Cells must constantly maintain their pH in order to function properly. In animals, for example, the maintainence of blood pH is crucial for life. A slightly acidic pH (6.95) would result in coma and death. A slightly more basic pH (7.7) would result in convulsions and muscle spasms.


  • 1
    I think it would be important to note that the origin of these claims is most probably the fact that the environment around a tumour (and not in the whole body) is more acidic, in part due to the high metabolic rate of tumour cells. This however has no causal relation to tumour development, and it is rather a consequence of it.
    – nico
    Apr 4 '14 at 6:50
  • @nico I don't think that's true. The local acidosis around tumors promotes their growth.
    – HappySpoon
    Jun 30 '14 at 9:12
  • @HappySpoon: I am not sure I follow your reasoning... could you expand?
    – nico
    Jun 30 '14 at 10:12

Question: Is there a link between pH levels and cancer?

Yes, there is.

In this review of tumor progression and metastatic dissemination, it is stated:

Hypoxia, elevated interstitial fluid pressure, low glucose and high lactate concentration resulting from a predominant anaerobic metabolism, are responsible of low extracellular pH (pHe) in tumor tissues. As a consequence, the second metabolic hallmark of tumor environment is tumor acidosis. [1]

As a result:

  • Tumor acidity tends to correlate with cancer aggressiveness; in part, this reflects the ability of HIF-1 to promote invasiveness and angiogenesis.

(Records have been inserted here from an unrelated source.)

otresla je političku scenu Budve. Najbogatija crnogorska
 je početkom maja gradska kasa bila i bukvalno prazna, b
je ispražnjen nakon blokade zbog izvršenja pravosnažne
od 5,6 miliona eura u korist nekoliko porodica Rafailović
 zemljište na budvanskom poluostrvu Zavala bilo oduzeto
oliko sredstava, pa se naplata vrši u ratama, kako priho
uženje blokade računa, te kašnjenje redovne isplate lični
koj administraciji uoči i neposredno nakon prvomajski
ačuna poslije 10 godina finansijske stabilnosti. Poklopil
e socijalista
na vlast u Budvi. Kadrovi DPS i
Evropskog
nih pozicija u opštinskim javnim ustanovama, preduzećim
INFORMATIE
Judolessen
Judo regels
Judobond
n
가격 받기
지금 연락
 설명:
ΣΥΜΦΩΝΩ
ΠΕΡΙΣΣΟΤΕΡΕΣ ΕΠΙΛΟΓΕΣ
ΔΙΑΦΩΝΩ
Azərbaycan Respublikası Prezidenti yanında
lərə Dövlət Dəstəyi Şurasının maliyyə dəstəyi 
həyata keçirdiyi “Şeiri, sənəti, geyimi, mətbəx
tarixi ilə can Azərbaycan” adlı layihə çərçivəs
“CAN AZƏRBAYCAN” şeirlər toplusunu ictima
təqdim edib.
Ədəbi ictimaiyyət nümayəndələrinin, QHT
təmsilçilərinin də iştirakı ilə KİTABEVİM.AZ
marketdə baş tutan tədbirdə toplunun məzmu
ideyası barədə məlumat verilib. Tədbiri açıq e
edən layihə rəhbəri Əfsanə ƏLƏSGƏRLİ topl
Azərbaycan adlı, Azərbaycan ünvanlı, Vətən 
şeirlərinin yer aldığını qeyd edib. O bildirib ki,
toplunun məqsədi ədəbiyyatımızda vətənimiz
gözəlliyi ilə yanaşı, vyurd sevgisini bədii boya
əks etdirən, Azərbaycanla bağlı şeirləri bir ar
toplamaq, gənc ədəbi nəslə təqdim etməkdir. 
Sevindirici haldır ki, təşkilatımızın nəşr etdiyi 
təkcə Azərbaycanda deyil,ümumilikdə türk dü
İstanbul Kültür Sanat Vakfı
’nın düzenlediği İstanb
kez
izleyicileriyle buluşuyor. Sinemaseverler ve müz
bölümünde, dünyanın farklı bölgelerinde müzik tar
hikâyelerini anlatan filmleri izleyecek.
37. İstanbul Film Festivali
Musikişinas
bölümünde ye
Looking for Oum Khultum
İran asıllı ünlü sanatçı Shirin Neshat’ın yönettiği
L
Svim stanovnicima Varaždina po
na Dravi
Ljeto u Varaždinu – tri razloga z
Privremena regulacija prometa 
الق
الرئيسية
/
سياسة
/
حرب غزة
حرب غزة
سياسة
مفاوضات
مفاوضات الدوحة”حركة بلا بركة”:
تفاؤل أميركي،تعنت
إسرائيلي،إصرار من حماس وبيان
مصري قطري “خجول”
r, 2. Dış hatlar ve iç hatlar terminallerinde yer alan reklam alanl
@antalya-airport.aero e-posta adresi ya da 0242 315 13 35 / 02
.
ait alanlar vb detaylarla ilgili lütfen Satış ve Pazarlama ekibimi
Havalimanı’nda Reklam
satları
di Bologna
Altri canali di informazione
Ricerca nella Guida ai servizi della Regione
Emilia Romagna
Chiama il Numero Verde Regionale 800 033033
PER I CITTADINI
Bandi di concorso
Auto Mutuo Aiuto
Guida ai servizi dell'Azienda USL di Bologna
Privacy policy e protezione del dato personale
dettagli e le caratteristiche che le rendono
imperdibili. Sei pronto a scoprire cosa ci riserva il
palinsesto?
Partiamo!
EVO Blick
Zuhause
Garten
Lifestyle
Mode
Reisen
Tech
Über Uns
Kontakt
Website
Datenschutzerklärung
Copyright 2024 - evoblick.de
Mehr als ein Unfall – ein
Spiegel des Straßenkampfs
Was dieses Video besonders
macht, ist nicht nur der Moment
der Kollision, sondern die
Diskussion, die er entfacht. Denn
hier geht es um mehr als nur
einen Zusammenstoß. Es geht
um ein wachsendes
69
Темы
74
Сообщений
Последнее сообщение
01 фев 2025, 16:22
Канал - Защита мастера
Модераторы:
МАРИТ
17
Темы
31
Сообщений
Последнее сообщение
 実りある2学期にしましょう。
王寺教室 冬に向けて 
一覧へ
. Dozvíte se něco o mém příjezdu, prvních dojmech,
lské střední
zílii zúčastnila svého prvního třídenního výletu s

  • extracellular acidity per se boosts the invasiveness and metastatic capacity of cancer cells

  • this acidity renders cancer cells relatively resistant to the high proportion of chemotherapeutic drugs that are mildly basic, and may impede immune rejection of tumors

Thus, practical strategies for raising the extracellular pH of tumors may have therapeutic utility. [2]

So a number of things are being tried experiementally including

  • oral bicarbonate in rodents inhibits metastatic activity and response to chemotherapeutic agents

  • Computer simulation used to verify the ability of sodium bicarbonate to increase pHe of tumors in vivo also indicates that the normalization of tumor acidity reduces invasiveness of tumor cells without altering the pH of blood or normal tissues

  • Well-tolerated doses of the proton pump inhibitor esomeprazole have markedly impeded tumor growth and prolonged survival in nude mice implanted with a human melanoma (inhibiting the proton pump on tumor cells leads to a lowering of intracellular pH and rise in extra-cellular pH )

  • pH regulators in tumor cells include extracellular forms of carbonic anhydrase (CA), Na+/HCO3- co-transporters, Na+/H+ exchangers (NHEs), monocarboxylate transporters (MCTs) and the vacuolar H+-ATPase (V-ATPases). The raise of pHe promoted by these inhibitors is constantly associated with a decrease of intracellular pH. Acidity of pHi tends to suppress the efficiency of glycolysis, sustaining the raise of pHe , and may exert anti-proliferative and pro-apoptotic effects on tumor cells themselves. Consequently, pH regulators might be considered true anticancer drugs.

So, modifying the extra-cellular pH around tumors, and also tumor cells intracellular pH are lines of active enquiry in treating cancer at this time.


[1] Calorini L, Peppicelli S, Bianchini F. Extracellular acidity as favouring factor of tumor progression and metastatic dissemination. Exp. Oncol. 2012 Jul;34(2):79-84. PubMed PMID: 23013757. Full text

[2] McCarty MF, Whitaker J. Manipulating tumor acidification as a cancer treatment strategy. Altern Med Rev. 2010 Sep;15(3):264-72. PubMed PMID: 21155627.

  • 6
    I'd like to see a little more context about how advanced these experiments are. This site is likely to be seen by patients and their families, and we shouldn't be seen as promoting unproven treatments.
    – Oddthinking
    Jun 30 '14 at 10:04
  • 2
    At a quick skin through it looks like your answer is saying that cancer can cause acidity in body tissues, so the acidity is an effect rather than a cause?